December 11, 1997 Vol. 337 No. 24
米国の中年および高齢者におけるアルコール摂取と死亡率
ALCOHOL CONSUMPTION AND MORTALITY AMONG MIDDLE-AGED AND ELDERLY U.S. ADULTS
M.J. THUN AND OTHERS
アルコール摂取は,生存に有害な作用と有益な作用の両方をもたらす.われわれは,米国の成人の死亡率に関する大規模前向き試験においてこれらのバランスを調べた.
1982 年にアルコールとたばこの使用を報告した男女 490,000 人(平均年齢,56 歳;範囲,30~104 歳)において,追跡期間 9 年のあいだに 46,000 人が死亡した.その他の危険因子について補正後,ベースラインのアルコール摂取量の分類別に死因別死亡率と全死因死亡率を比較し,飲酒・喫煙習慣と 35~69 歳で死亡する累積確率との関連を検討した.
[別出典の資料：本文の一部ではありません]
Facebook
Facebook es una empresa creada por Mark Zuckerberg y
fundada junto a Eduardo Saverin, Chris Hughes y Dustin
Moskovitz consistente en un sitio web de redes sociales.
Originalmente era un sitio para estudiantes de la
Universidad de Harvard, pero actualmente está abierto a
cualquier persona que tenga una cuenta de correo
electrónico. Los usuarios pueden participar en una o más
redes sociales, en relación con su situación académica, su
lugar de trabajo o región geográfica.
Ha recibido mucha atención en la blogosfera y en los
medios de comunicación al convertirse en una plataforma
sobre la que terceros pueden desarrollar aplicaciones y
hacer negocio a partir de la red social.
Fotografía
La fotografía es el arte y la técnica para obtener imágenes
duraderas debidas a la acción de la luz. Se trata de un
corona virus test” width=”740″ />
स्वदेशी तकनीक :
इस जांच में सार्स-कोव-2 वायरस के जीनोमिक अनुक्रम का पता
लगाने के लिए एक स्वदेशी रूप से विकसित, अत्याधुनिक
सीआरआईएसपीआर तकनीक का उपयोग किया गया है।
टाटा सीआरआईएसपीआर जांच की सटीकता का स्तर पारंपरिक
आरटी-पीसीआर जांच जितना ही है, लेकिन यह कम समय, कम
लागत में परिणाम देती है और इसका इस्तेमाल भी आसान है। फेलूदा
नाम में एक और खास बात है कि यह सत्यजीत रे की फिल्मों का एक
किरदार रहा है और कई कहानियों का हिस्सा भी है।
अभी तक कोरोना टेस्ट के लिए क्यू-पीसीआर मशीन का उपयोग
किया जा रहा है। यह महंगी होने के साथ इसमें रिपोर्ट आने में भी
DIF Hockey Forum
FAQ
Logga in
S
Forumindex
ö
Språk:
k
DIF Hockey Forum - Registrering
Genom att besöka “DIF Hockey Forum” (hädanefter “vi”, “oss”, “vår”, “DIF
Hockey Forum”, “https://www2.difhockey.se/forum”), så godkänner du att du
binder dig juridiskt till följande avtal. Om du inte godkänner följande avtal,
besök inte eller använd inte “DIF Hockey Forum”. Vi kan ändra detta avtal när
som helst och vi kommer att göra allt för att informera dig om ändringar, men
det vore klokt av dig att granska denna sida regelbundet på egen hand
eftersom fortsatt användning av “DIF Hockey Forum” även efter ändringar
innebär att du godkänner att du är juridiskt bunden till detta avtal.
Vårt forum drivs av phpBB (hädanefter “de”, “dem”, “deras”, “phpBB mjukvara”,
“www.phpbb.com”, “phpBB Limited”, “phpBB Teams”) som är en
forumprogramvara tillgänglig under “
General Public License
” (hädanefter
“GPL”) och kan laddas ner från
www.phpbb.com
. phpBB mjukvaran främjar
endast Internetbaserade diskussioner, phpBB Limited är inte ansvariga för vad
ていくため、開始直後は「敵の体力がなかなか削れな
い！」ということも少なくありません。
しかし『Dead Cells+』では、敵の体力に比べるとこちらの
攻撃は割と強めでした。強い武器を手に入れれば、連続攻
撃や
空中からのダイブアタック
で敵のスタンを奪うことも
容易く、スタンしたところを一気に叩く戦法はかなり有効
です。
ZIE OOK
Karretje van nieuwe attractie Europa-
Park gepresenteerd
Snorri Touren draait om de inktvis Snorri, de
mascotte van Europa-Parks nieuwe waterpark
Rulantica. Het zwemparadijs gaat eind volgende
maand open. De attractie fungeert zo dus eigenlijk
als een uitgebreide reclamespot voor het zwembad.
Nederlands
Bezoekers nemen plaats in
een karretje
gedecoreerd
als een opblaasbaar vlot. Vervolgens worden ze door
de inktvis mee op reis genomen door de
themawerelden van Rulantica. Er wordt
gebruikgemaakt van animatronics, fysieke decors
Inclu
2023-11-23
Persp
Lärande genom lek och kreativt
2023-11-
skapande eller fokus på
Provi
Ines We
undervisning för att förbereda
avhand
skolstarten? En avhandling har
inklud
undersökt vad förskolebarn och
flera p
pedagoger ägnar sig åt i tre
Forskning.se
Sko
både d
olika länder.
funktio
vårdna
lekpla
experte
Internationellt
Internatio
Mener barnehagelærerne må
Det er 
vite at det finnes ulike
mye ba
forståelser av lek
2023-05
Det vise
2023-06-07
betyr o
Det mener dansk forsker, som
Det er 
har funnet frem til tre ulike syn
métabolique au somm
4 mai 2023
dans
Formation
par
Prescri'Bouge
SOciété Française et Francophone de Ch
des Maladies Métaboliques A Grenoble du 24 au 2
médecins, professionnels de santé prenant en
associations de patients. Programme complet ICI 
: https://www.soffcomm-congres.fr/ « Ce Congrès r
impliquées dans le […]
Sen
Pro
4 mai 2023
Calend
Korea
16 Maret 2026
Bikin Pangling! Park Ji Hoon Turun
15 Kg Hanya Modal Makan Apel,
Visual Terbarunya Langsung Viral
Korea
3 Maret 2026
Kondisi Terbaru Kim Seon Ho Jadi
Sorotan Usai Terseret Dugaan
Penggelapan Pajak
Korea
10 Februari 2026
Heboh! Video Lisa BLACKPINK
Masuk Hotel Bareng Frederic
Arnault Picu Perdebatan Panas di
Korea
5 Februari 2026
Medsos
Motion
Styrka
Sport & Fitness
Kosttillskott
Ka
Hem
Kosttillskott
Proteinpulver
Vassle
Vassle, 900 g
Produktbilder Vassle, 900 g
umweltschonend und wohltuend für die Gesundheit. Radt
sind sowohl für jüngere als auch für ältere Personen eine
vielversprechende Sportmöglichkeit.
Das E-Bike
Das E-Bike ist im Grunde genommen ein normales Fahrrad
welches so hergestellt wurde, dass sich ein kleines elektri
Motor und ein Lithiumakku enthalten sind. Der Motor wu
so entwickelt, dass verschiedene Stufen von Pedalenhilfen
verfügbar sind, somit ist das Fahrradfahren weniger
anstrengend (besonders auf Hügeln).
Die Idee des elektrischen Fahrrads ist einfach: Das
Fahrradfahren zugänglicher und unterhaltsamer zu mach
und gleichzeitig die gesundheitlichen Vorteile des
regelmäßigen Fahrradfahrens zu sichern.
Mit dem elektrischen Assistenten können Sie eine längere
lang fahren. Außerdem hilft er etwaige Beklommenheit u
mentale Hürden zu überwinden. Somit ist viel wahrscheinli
飲酒に関連した死因は,肝硬変とアルコール中毒症;口腔癌,食道癌,咽頭癌,喉頭癌,肝癌を併せたもの;女性における乳癌;男性における傷害およびその他の外因であった.乳癌の死亡率は,毎日 1 杯以上飲むと報告した女性では非飲酒者より 30%高かった(相対リスク,1.3;95%信頼区間,1.1~1.6).すべての心血管疾患による死亡率は,毎日 1 杯以上飲むと報告した男性(相対リスク,0.7;95%信頼区間,0.7~0.8)および女性(相対リスク,0.6;95%信頼区間,0.6~0.7)では非飲酒者より 30~40%低く,摂取量とはほとんど関連しなかった.全死亡率は,毎日約 1 杯飲むと報告した男女で最低であった.全死因死亡率は,とくに心血管疾患のリスクがより低い 60 歳未満の成人では,飲酒量の増加に伴って増加した.アルコール摂取により,中年(35~69 歳)での全死亡リスクはわずかに減少するが,喫煙によりこのリスクはほぼ倍加した.
この中年および高齢者集団では,中等度のアルコール摂取により全死亡率がわずかに低下した.この利益は年齢および背景となる心血管リスクに一部依存し,たばこによって生じる大幅なリスクの増大よりはるかに小さかった.